The murder of an off-duty U.S. Marine by Panamanian forces at a roadblock and the decision by Panamanian authorities to detain and abuse a U.S. Navy lieutenant and his wife, incidents that both occurred on Dec. 16, 1989, helped provide additional justification for the invasion two days later. There is a risk of similarly dangerous alternations in Venezuela now if Maduro orders government security forces to remove the remaining Americans from the Embassy in Caracas or any other diplomatic facilities.
In the ensuing operation in Panama more than 30 years ago, American special operations forces rushed to detain Noriega. Noriega initially evaded capture by fleeing to the Vatican embassy in Panama City, where he endured 10 days of American psychological warfare tactics before finally surrendering on Jan. 3, 1990.
Russia could also use the mercenaries as a way of testing the waters for their own larger, overt military deployment on behalf of Maduro, similar to its use of “Little Green Men” ahead of taking over Ukraine’s Crimea region in 2014. As noted, Russia has a vested interest in keeping its ally in power in Venezuela. After the deployment of Tu-160 bombers to the country in December 2018 there was a report that Venezuelan authorities had offered the Kremlin a more permanent basing deal.
This would give the Russian an unprecedented ability to challenge the United States in its own hemisphere, the implications of which you can read more about here. Having a formal base in the country could only provide Russia a more permanent foothold to help support Maduro’s regime in the future. Sending the bombers to the country in the first place was a very visible signal of continued Russian support for the government in Caracas.

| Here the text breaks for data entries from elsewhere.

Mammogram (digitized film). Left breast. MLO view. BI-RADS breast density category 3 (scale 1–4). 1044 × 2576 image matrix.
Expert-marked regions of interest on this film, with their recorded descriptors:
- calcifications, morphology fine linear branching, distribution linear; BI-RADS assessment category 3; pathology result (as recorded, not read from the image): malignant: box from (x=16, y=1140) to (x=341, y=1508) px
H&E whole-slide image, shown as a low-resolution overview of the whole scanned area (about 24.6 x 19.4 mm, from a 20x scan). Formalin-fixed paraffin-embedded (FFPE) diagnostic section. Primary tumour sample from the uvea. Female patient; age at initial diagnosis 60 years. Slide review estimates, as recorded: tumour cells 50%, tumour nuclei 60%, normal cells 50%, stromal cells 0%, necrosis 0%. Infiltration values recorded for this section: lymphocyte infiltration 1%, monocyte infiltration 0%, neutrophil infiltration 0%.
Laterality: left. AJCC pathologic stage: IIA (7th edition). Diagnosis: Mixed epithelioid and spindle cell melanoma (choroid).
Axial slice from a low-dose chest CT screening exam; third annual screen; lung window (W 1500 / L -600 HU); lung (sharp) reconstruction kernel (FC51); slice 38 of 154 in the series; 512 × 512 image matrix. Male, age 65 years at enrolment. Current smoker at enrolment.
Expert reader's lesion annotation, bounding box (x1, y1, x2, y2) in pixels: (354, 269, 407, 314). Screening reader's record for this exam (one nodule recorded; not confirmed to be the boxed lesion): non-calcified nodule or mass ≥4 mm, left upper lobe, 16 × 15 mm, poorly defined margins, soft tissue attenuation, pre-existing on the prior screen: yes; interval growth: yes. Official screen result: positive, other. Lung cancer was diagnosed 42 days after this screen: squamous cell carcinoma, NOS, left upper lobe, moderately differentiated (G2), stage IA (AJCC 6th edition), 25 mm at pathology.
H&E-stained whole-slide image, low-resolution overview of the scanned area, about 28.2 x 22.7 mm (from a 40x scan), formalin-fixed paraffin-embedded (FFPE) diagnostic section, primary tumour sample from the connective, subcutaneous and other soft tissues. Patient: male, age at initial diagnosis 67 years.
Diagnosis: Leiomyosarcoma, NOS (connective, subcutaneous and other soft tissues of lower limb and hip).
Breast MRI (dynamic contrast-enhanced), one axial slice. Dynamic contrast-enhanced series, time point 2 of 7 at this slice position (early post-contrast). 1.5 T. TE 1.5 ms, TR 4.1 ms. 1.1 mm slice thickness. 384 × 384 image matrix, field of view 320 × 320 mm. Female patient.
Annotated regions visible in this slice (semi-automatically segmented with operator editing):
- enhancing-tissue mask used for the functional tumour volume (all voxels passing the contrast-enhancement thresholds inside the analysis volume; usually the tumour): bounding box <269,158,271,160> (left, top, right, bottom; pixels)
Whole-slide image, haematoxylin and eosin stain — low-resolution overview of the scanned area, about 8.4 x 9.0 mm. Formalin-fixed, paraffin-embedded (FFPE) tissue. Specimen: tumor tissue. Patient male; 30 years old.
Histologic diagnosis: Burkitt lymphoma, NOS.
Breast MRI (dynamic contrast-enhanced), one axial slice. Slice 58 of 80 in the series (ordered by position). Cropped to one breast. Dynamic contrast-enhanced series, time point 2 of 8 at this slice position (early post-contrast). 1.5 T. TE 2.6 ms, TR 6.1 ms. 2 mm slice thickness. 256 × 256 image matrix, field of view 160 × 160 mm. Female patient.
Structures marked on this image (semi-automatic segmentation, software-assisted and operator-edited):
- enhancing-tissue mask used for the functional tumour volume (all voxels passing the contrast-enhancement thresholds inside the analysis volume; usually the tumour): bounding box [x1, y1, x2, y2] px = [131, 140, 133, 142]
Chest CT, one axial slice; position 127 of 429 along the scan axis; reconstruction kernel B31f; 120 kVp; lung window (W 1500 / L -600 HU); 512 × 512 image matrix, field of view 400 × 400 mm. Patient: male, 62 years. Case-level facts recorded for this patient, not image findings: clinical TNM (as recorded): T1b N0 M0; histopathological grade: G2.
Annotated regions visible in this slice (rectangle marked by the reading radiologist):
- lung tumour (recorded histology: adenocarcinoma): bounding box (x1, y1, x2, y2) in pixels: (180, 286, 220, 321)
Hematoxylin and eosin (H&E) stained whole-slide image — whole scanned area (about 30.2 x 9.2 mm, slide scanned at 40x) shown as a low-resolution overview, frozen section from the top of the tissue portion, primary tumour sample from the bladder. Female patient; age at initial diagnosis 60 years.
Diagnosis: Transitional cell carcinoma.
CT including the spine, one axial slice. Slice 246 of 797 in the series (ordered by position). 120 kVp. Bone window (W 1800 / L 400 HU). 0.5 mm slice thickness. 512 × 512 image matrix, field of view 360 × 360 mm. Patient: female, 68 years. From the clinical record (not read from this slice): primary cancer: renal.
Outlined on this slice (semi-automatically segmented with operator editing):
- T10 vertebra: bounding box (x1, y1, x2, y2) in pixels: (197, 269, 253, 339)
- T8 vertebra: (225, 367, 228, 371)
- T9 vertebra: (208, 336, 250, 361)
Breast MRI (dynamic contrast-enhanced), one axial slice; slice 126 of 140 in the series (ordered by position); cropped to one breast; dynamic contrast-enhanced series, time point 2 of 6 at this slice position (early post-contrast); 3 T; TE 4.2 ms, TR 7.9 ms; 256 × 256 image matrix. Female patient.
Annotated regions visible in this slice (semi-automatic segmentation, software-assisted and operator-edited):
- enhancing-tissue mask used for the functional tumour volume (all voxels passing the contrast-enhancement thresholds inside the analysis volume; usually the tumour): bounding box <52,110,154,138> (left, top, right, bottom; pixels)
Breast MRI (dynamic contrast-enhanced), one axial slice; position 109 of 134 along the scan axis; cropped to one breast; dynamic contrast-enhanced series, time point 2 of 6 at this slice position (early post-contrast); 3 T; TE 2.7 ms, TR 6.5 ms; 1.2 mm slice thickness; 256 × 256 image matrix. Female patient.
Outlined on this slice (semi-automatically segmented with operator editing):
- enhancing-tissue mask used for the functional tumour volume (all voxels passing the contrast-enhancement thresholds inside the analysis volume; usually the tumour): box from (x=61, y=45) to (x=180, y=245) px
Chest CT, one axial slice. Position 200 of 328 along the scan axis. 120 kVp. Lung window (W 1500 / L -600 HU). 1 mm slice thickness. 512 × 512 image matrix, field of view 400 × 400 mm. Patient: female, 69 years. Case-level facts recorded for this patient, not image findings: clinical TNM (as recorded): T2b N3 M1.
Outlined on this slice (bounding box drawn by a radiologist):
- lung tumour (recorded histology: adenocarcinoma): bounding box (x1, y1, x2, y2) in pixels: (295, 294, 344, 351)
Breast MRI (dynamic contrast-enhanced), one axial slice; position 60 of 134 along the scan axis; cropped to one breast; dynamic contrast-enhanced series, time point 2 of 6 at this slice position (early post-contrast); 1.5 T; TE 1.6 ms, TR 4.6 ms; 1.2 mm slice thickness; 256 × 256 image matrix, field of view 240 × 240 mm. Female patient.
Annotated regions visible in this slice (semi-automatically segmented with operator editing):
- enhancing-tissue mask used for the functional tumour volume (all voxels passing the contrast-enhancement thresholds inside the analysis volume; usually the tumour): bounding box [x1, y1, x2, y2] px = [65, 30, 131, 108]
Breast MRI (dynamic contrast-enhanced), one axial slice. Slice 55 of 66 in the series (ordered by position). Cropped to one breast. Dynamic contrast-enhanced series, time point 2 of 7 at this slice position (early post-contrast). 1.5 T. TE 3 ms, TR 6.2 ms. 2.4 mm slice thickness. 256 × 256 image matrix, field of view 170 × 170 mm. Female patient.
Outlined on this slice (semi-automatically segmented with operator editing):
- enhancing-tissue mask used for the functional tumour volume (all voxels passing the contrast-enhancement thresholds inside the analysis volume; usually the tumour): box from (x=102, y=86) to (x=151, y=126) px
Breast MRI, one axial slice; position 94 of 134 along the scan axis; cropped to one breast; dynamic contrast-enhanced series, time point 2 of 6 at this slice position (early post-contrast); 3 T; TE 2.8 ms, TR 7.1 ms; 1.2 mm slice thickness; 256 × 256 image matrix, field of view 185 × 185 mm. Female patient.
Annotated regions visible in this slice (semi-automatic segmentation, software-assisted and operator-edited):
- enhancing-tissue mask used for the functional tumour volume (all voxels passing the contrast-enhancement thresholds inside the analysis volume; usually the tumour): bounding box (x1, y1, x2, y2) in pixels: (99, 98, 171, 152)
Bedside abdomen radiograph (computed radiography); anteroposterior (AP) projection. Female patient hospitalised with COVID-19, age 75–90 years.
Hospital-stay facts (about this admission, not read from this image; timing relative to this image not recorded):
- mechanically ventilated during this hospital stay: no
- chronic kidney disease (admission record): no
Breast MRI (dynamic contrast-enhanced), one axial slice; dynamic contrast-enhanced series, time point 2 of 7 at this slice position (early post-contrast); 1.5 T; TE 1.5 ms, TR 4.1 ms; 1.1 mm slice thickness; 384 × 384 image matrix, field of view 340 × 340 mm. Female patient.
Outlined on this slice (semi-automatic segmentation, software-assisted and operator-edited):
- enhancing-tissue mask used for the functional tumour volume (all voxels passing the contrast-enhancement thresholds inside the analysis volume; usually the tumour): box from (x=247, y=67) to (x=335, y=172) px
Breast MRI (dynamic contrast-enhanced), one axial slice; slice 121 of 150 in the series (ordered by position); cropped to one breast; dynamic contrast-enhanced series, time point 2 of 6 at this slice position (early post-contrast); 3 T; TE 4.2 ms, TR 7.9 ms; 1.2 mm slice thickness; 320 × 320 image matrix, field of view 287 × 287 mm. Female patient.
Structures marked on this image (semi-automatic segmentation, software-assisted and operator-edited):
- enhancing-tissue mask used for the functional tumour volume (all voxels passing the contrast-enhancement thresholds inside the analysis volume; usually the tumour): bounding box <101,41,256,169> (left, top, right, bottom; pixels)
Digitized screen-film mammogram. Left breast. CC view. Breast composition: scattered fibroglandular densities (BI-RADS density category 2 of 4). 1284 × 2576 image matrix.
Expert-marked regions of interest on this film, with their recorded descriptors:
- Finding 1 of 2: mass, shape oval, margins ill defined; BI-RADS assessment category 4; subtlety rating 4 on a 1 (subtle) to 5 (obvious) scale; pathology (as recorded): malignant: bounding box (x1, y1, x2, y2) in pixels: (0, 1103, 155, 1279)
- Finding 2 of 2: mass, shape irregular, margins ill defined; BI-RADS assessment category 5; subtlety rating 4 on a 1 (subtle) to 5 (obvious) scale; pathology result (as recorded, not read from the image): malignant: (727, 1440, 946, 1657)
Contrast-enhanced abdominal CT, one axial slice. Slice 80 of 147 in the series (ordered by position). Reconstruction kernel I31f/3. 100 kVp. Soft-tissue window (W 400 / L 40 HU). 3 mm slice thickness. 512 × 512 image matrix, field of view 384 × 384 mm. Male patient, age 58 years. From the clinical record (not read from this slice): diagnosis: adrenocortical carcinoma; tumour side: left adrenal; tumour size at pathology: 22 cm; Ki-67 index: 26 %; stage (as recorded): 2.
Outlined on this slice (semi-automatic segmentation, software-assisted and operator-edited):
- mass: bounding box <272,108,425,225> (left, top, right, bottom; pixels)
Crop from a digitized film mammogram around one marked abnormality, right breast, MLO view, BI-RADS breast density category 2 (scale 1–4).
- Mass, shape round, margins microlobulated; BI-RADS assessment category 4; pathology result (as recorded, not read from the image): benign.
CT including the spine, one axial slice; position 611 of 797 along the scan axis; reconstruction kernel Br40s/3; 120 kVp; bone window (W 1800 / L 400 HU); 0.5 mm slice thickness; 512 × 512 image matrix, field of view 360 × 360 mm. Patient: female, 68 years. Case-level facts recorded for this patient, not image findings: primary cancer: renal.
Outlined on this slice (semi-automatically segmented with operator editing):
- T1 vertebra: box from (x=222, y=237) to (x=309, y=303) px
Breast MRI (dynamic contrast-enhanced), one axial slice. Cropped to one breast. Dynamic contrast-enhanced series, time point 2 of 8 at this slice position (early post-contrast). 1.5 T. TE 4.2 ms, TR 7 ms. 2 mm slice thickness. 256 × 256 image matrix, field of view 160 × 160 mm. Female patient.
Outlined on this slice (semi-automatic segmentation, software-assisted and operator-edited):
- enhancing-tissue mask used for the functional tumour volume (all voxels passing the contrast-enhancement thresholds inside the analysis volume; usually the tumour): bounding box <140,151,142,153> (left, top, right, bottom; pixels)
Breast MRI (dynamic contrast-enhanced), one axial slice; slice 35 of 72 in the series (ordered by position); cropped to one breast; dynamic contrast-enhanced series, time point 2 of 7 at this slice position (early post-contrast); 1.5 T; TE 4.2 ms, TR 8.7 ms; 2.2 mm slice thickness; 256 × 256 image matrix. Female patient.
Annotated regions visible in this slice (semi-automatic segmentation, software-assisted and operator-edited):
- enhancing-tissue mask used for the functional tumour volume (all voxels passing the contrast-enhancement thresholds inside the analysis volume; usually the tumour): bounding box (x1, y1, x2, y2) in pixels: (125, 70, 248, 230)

Still, if Reuters’ report is accurate, Russia’s active involvement in the crisis seems relatively limited in size and scope for the moment. But, at the same time, we’re only three days into the confrontation between Maduro and Guaido and their respective domestic and international supporters and neither side appears to be inclined to back down.
Whether any Kremlin-linked mercenaries that are actually in Venezuela turn out to be key to ensuring Maduro remains in power or are a prelude to a larger Russian intervention remains to be seen.